I dati allegati alla lettera non lasciano spazio a dubbi: un terzo delle imprese è in perdita, il 76% dei locali ha aumentato i prezzi nel tentativo di coprire i costi, il 63% ha ridotto le ore di lavoro disponibili per lo staff, con una perdita netta di 124.000 occupati tra maggio 2024 e maggio 2025. Nei primi sei mesi del 2025 hanno chiuso 374 locali, pari a due ogni giorno. Numeri che raccontano meglio di qualsiasi retorica la fragilità del settore.
La paura condivisa è che la mappa urbana del Regno Unito possa cambiare radicalmente, lasciando spazio soltanto a grandi catene e colossi del settore. «Abbiamo bisogno di coraggio e di misure concrete – scrivono – per difendere non solo i nostri posti di lavoro, ma anche la ricchezza culturale e sociale che l’ospitalità porta con sé». Una frase che suona come monito, ma anche come messaggio universale: se crollano i ristoranti indipendenti, non perdiamo solo luoghi in cui mangiare, ma pezzi interi di comunità, di identità e di futuro.

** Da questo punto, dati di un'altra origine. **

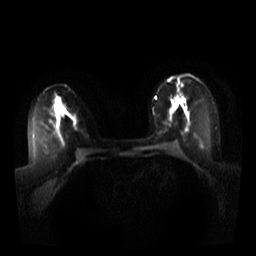
Breast MRI, one axial slice. Slice 17 of 44 in the series (ordered by position). Diffusion-weighted series; image 2 of 4 stored at this slice position (different b-values; order by instance number). 3 T. 256 × 256 image matrix, field of view 340 × 340 mm. Female patient.
Outlined on this slice (outlined manually by an expert reader):
- tumour on diffusion-weighted imaging: bounding box [x1, y1, x2, y2] px = [175, 104, 177, 108]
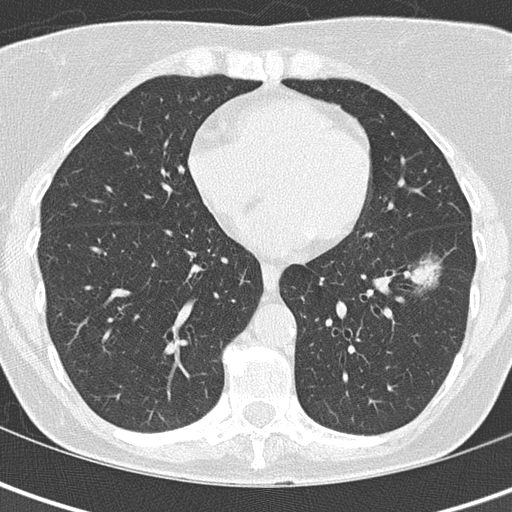
Low-dose screening chest CT, axial slice, first (baseline) screen, lung window (W 1500 / L -600 HU), 2 mm slice thickness, slice 91 of 149 in the series, 512 × 512 image matrix. Female, age 61 years at enrolment.
- Lesion marked by an expert reader, bounding box <380,248,454,305> (left, top, right, bottom; pixels).
- The exam's reader record, not a measurement of the box and not confirmed to be the same lesion: non-calcified nodule or mass ≥4 mm, left lower lobe, 29 × 16 mm, ground glass attenuation.
- Lung cancer was diagnosed 259 days after this screen: bronchiolo-alveolar adenocarcinoma, NOS, left lower lobe, well differentiated (G1), stage IA (AJCC 6th edition), 10 mm at pathology.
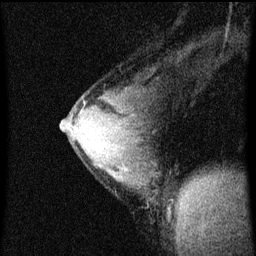
Breast MRI (dynamic contrast-enhanced), one sagittal slice. Position 38 of 60 along the scan axis. Dynamic contrast-enhanced series, image 2 of 4 at this slice position (ordered by acquisition). 1.5 T. TE 4.2 ms, TR 8 ms. 2 mm slice thickness. 256 × 256 image matrix, field of view 180 × 180 mm. Female patient, age 33 years.
Annotated regions visible in this slice (semi-automatically segmented with operator editing):
- analysis volume of interest (the breast-tissue region the enhancement analysis was run in; not a lesion): bounding box [x1, y1, x2, y2] px = [62, 80, 167, 205]
- tumour enhancement mask (voxels above the 70 % enhancement threshold inside the analysis volume of interest): [63, 122, 84, 149]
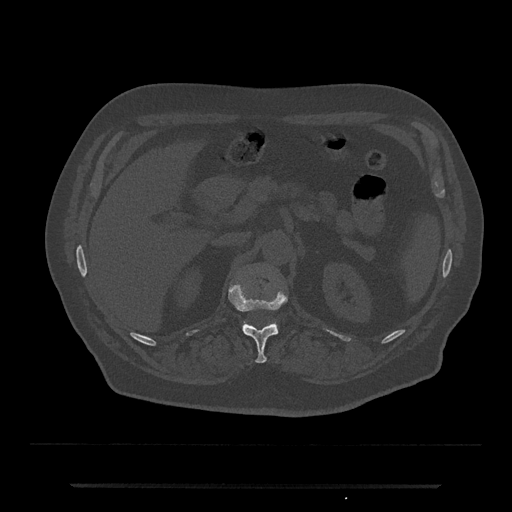
CT including the spine, one axial slice. Slice 579 of 797 in the series (ordered by position). 120 kVp. Bone window (W 1800 / L 400 HU). 0.5 mm slice thickness. 512 × 512 image matrix. Patient: male, 80 years. Case-level facts recorded for this patient, not image findings: primary cancer: prostate; vertebrae with lytic lesions (as recorded): L1, T11.
Outlined on this slice (semi-automatic segmentation, software-assisted and operator-edited):
- L1 vertebra: bounding box <242,321,278,328> (left, top, right, bottom; pixels)
- T12 vertebra: <229,284,287,363>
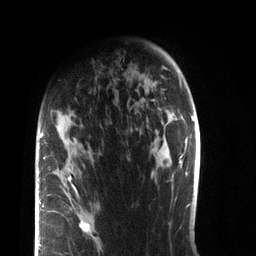
Breast MRI (dynamic contrast-enhanced), one axial slice. Position 55 of 72 along the scan axis. Cropped to one breast. Dynamic contrast-enhanced series, time point 2 of 7 at this slice position (early post-contrast). 3 T. TE 2.1 ms, TR 5.1 ms. 2.2 mm slice thickness. 256 × 256 image matrix. Female patient.
Outlined on this slice (semi-automatically segmented with operator editing):
- enhancing-tissue mask used for the functional tumour volume (all voxels passing the contrast-enhancement thresholds inside the analysis volume; usually the tumour): bounding box <37,125,90,256> (left, top, right, bottom; pixels)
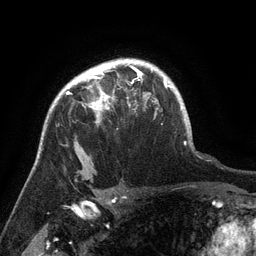
Breast MRI (dynamic contrast-enhanced), one axial slice; cropped to one breast; dynamic contrast-enhanced series, time point 2 of 6 at this slice position (early post-contrast); 3 T; TE 2.6 ms, TR 5.4 ms; 1.2 mm slice thickness; 256 × 256 image matrix, field of view 180 × 180 mm. Female patient.
Structures marked on this image (semi-automatic segmentation, software-assisted and operator-edited):
- enhancing-tissue mask used for the functional tumour volume (all voxels passing the contrast-enhancement thresholds inside the analysis volume; usually the tumour): bounding box <67,71,142,121> (left, top, right, bottom; pixels)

Mentre nel Regno Unito l’allarme suona chiaro, in Italia il settore tiene ma rallentano invece i segnali di tenuta: crescono i consumi e l’occupazione, ma le imprese diminuiscono, i listini salgono e i margini restano compressi. Un panorama che invita alla prudenza e che valorizza dati solidi, necessari anche nel nostro sistema per stimolare discussioni informate. Secondo il Rapporto Ristorazione FIPE-Confcommercio 2025, il settore italiano mostra segnali diversi: 1,5 milioni di occupati (+5% rispetto al 2023, con 70mila dipendenti in più), un valore aggiunto di 59,3 miliardi (+1,4%) e consumi fuori casa a 96,4 miliardi (+1,6%). Ma il numero delle imprese è calato dell’1,2% (–3,3% tra i bar), e il saldo aperture-chiusure resta negativo: nel 2024 hanno chiuso oltre 29mila attività, con un saldo in rosso di 18.378 locali. E se guardiamo alla ristorazione nelle grandi città come Milano e Roma, la strada segnalata dall’appello inglese è dietro l’angolo.